The World Bank revealed low spending on social protection in Egypt, which leads to weak investment in human capital and dissatisfaction with the level of public services. The report, Egypt Public Expenditure, published last Tuesday, also pointed out that the allocations for social protection programs in the budget for the fiscal year 2020 decreased to 0.3% of GDP in real terms, which is a third of what the government spent on the same programs in 2013, before President Abdel Fattah El-Sisi took office.
The World Bank data demolishes many government narratives carefully promoted in the state-owned media, with the government repeatedly asserting that it’s spending on social sectors is increasing and meets the constitutional ratios. It also confirms that the poor are receiving the necessary support and that government services are constantly improving, which this report denies. Coincidentally, four ministers participated in its launch event. The World Bank report indicated that Egypt had undertaken an “important reform” by easing fuel subsidies, which resulted in many savings in state resources. Still, it did not translate into real increases in spending on major social assistance programs, which stabilized at 2.1% of GDP in 2020, equivalent to 0.3% of GDP in real terms. Compared to international levels, government spending on social protection in Egypt is less than half the global average at 0.9% of GDP and lower than the average spending in the Middle East and North Africa region of 0.42%.

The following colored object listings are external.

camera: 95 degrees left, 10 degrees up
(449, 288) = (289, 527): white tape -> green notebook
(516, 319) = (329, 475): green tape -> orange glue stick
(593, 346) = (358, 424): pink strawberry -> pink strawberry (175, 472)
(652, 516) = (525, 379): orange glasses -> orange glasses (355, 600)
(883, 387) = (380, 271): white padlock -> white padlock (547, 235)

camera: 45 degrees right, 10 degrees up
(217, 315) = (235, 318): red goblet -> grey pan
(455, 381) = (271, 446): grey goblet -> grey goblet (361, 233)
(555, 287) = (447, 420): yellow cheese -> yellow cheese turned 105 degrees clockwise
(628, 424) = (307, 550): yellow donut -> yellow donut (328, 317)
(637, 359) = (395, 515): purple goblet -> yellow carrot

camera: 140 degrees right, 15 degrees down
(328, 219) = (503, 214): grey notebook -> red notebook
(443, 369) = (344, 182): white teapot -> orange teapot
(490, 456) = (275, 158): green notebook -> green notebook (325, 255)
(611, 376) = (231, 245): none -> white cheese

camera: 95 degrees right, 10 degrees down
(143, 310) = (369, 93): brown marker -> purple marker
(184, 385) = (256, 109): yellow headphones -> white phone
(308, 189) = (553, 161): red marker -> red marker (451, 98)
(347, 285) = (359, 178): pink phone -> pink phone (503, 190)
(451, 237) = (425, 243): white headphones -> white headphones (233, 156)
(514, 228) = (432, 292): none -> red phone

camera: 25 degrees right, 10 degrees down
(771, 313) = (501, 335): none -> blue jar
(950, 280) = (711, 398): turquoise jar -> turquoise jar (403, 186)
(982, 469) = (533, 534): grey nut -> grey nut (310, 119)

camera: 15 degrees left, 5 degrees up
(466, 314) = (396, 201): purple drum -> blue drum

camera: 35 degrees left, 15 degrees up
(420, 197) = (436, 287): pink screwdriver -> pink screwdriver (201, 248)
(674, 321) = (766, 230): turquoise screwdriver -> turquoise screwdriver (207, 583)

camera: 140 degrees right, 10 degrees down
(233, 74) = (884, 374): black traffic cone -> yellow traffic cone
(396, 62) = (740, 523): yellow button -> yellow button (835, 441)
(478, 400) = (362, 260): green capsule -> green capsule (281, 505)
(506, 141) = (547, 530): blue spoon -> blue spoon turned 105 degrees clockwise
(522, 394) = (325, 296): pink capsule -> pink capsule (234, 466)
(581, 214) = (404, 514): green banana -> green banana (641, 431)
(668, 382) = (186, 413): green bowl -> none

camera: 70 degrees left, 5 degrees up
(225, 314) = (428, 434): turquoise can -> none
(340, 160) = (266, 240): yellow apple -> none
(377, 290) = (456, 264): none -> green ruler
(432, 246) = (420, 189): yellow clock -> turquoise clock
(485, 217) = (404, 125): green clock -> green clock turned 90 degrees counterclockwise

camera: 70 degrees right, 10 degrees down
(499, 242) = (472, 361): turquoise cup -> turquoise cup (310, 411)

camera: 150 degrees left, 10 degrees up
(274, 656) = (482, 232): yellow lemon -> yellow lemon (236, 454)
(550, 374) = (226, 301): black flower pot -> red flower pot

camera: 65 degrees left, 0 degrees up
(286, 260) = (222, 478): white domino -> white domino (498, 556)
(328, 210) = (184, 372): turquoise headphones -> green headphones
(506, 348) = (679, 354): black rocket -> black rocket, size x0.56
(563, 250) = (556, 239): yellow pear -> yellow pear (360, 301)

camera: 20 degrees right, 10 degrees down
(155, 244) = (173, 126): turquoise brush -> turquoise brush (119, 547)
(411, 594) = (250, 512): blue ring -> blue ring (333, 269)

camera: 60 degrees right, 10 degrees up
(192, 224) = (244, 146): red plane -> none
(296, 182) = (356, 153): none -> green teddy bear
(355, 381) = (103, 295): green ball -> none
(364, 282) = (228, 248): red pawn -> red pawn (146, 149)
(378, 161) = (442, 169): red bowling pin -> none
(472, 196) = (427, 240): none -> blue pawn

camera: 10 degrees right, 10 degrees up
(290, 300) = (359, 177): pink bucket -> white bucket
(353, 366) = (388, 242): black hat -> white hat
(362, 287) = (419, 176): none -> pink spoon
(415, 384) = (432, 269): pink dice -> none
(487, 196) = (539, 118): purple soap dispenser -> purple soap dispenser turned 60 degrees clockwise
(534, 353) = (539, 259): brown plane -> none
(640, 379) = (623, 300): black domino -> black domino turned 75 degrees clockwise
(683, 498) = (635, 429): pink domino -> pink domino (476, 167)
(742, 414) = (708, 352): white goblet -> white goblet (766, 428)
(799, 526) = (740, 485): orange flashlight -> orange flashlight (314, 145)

The report said that the decline in government spending had a severe impact on the level of services and social outcomes and gave an example in the education sector, where the shortage in the number of teachers (320,000 teachers) and classrooms undermined the quality of the learning environment in pre-university education stages. In contrast, insufficient financial resources have been allocated to increase enrollment rates in higher education, enhance the continuity of public universities and support research activities. The report referred to the health sector, whose weak government spending – or its decline – led to an increase in the financial burdens borne by families. The inability to afford this cost is a barrier to accessing health services, as patients spend more than 60% of their own money on health spending, which is among the highest rates in the world. The inability to afford these costs has caused many of the poor not to seek treatment. Government facilities are also suffering from a decline in the standard of care due to shortages of medical staff, mismanagement of drug supply chains, and depletion of their stocks. Although the report praised many of the financial and administrative reforms taken by the government, it indicated that poverty rates are still rising constantly and that there is a disparity in income levels between geographical regions. It also pointed out that the “Solidarity and dignity” programs, which are dedicated to supporting the poorest classes, cover only 50% of Egypt’s poor, estimated at more than 30 million citizens. The reason for this is poor spending.
The World Bank called on the Egyptian government to increase government spending to become equal to other countries with similar economic capabilities to achieve its development goals and, at the core, including human capital. It also urged it to link the budget planning to clear criteria and the purposes of providing services, besides taking additional measures to support the raising of efficiency. Government spending aims to achieve justice in obtaining good-level services, so that poor and priority care categories and disadvantaged areas get adequate support.